Playing the Mediation Language Game

This post presents an overview of a paper by myself and Rachael Field which I presented at the recent ADR Research Network Roundtable, entitled ‘Learning to Play the Language Game: Confronting the Hidden Challenges of Family Mediation’.

Mediation is becoming more and more prominent as a mode of dispute resolution in family law matters. There are many benefits that can be claimed for mediation as a mode of resolving family disputes, including its informality, flexibility and less confrontational nature. These benefits make mediation a potentially suitable method for resolving many types of post-separation issues. However, even while offering parties the opportunity of consensual, non-adversarial dispute resolution, mediation can also present them with significant challenges.

The greatest of these challenges perhaps arise where parties in family mediation must negotiate on their own behalf, since lawyers are either not present or are excluded from the process. Mediation in the absence of legal representation requires parties to effectively articulate their own stories, interests, issues and concerns, as well as potentially those of their children. Participants in family mediation are expected to be reasonable, engaged and effective negotiators at a time in their lives – post-separation – which is, in many cases, one of the most chaotic, difficult and emotional.

There are, therefore, obvious challenges facing unrepresented parties in family mediation, particularly those with little prior knowledge of the process. It might be thought that these problems are counteracted by the relatively informal character of the mediation environment. However, the family mediation environment, despite its relative informality, is structured by underlying conventions and expectations that are often opaque to inexperienced participants.

Ludwig Wittgenstein’s notion of a language game offers a way of thinking about the underlying conventions in different forms of social discourse. Wittgenstein notes that language fundamentally influences – and, indeed, constructs – the ways in which people interact. Language is linked to social behaviour and to the social dynamic. Effective communication, then, becomes a matter of understanding the applicable social context and knowing how to play the relevant language game.

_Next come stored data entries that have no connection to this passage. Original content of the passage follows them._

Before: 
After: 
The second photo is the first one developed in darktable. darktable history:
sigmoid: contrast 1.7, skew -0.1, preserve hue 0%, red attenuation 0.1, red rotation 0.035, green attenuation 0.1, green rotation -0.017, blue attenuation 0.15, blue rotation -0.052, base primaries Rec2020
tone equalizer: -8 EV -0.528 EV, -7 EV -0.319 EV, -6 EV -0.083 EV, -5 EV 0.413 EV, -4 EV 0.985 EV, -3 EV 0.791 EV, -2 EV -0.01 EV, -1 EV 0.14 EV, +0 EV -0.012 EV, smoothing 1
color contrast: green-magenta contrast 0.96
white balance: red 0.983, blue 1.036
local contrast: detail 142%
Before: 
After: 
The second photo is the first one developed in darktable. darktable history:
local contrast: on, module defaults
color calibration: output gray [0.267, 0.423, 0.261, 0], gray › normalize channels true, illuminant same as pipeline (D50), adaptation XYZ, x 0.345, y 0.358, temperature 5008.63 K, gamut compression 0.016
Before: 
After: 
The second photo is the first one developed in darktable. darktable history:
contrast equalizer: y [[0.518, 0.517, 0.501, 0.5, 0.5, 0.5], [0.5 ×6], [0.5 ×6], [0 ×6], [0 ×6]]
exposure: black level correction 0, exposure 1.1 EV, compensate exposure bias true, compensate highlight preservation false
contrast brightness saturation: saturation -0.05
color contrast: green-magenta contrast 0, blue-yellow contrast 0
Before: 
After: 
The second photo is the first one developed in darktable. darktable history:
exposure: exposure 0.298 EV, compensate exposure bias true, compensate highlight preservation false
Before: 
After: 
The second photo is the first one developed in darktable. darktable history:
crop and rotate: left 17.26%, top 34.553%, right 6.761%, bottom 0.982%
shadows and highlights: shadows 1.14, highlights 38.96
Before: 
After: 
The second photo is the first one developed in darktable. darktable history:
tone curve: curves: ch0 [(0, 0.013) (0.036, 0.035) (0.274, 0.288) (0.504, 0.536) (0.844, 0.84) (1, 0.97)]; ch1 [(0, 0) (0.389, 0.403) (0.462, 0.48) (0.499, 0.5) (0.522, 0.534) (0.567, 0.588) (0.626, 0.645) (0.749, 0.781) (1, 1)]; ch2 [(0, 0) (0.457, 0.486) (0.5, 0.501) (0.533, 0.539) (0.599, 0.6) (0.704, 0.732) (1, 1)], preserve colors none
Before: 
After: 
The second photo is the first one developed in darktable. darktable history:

Mediation researchers and practitioners need to pay attention to the language game of mediation in order to help parties navigate the process. Party preparation can play an important role in enabling inexperienced participants to engage effectively in family mediation and protecting vulnerable parties from being disadvantaged by hidden expectations. Helping parties understand the language game of family mediation represents a critical new focus of family law practice.